Ostrzegł, że Komisja Europejska, jeśli uzna, że nie wykonaliśmy prawidłowo wyroku ETS, może skierować do Trybunału sprawę przeciw Polsce. Ten, jeśli zgodzi się ze stanowiskiem KE, może nałożyć na nasz kraj np. okresową karę pieniężną. "Ryczałt minimalny w przypadku Polski wynosi 4 mln 163 tys. euro i co najmniej taką kwotę zaproponuje KE tytułem kary ryczałtu, w przypadku skierowania skargi przeciwko Polsce do Trybunału Sprawiedliwości UE w trybie art. 260 TFUE" - podał Dowgielewicz w swojej opinii skierowanej do sejmowej komisji rolnictwa.
Dodatkowo może być naliczona okresowa kara od 5 tys. euro do 302 tys. euro za każdy dzień niewykonania wyroku ETS.
"Niewykonanie zobowiązań wynikających z wyroku stwierdzającego naruszenie prawa unijnego (...) będzie miało negatywne konsekwencje finansowe dla budżetu państwa" - wskazywał minister.
Podczas drugiego czytania w Sejmie projektu ustawy, wiceminister rolnictwa Andrzej Butra poinformował posłów, że w czasie prac w komisji rolnictwa zostały wprowadzone zmiany, które mogą skutkować nałożeniem wysokich kar pieniężnych na Polskę przez Komisję Europejską. Dodał, że resort rolnictwa podziela opinię ministra spraw zagranicznych w tej materii, że w obecnym brzmieniu projekt ustawy o nasiennictwie jest niezgodny z prawem Unii Europejskiej.
"Projekt wdraża do prawa polskiego przepisy unijnych dyrektyw w zakresie rejestracji odmian oraz wytwarzania, oceny i kontroli materiału siewnego (...) Ich umieszczenie w przepisach ustawy o nasiennictwie wynika z obowiązku implementacji w tym zakresie prawa Unii Europejskiej do prawa krajowego. Ustawa o nasiennictwie, przewidując niniejsze przepisy, miała na celu uzupełnienie przepisów ogólnych dotyczących GMO, przygotowanych w rządowym projekcie ustawy - Prawo o GMO i złożonych w celu prac parlamentarnych w listopadzie 2009 r." - informował wiceminister.
Dodał, że Polska ma obowiązek wdrożenia przez państwo polskie wyroku, jaki został nałożony na Polskę w 2006 r. w związku z umieszczeniem w ustawie o nasiennictwie zakazu rejestracji odmian genetycznie modyfikowanych w krajowym rejestrze oraz zakazu obrotu materiałem siewnym odmian genetycznie zmodyfikowanych w Polsce.

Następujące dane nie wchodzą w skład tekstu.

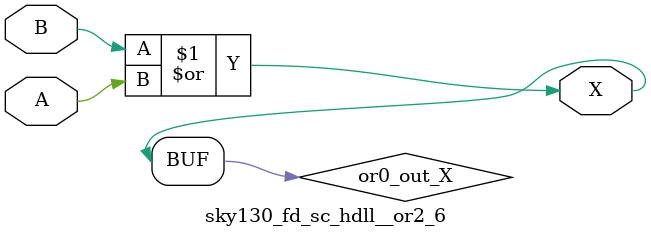
<source format=v>
/*
 * Copyright 2020 The SkyWater PDK Authors
 *
 * Licensed under the Apache License, Version 2.0 (the "License");
 * you may not use this file except in compliance with the License.
 * You may obtain a copy of the License at
 *
 *     https://www.apache.org/licenses/LICENSE-2.0
 *
 * Unless required by applicable law or agreed to in writing, software
 * distributed under the License is distributed on an "AS IS" BASIS,
 * WITHOUT WARRANTIES OR CONDITIONS OF ANY KIND, either express or implied.
 * See the License for the specific language governing permissions and
 * limitations under the License.
 *
 * SPDX-License-Identifier: Apache-2.0
*/


`ifndef SKY130_FD_SC_HDLL__OR2_6_FUNCTIONAL_V
`define SKY130_FD_SC_HDLL__OR2_6_FUNCTIONAL_V

/**
 * or2: 2-input OR.
 *
 * Verilog simulation functional model.
 */

`timescale 1ns / 1ps
`default_nettype none

`celldefine
module sky130_fd_sc_hdll__or2_6 (
    X,
    A,
    B
);

    // Module ports
    output X;
    input  A;
    input  B;

    // Local signals
    wire or0_out_X;

    //  Name  Output     Other arguments
    or  or0  (or0_out_X, B, A           );
    buf buf0 (X        , or0_out_X      );

endmodule
`endcelldefine

`default_nettype wire
`endif  // SKY130_FD_SC_HDLL__OR2_6_FUNCTIONAL_V

</source>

"W trakcie prac podkomisji sejmowej do rozpatrzenia rządowego projektu ustawy o nasiennictwie wprowadzone zostały radykalne zmiany w części przepisów dotyczących GMO. Z tekstu ustawy usunięte zostały wszystkie artykuły, które regulowały zagadnienia GMO, zaś do przepisów dotyczących obrotu materiałem siewnym - dział III projektu ustawy: Dopuszczenie do obrotu - wprowadzony został przepis zakazujący obrotu w Polsce materiałem siewnym odmian genetycznie zmodyfikowanych" - wskazywał.
W jego opinii od strony formalnoprawnej oznacza to, iż część zagadnień przewidywanych w przepisach, które uległy usunięciu, pozostaje nieuregulowana w prawie krajowym, co przekłada się na niewdrożenie w tym zakresie dyrektyw Unii Europejskiej do prawa krajowego. "Przyjęcie przepisu zakazującego obrotu w Polsce materiałem siewnym odmian genetycznie zmodyfikowanych oznaczałoby natomiast, że Polska podejmuje decyzję o niewdrożeniu wyroku ETS i świadoma jest konsekwencji finansowych" - podał.
Sejm uchwalił ustawę, a Senat nie zgłosił poprawek, które by regulowały zgłaszany przez Dowgielewicza problem.
Ustawa o nasiennictwie jest drugą zawetowaną przez Bronisława Komorowskiego. Nie reguluje ona sprawy upraw genetycznie modyfikowanych, ale też ich nie zakazuje. Określa tryb rejestracji i wytwarzania materiału siewnego głównie tradycyjnych odmian. Ustawa zawiera jednak przepis dotyczący możliwości rejestracji odmian transgenicznych, który wywołuje wiele kontrowersji.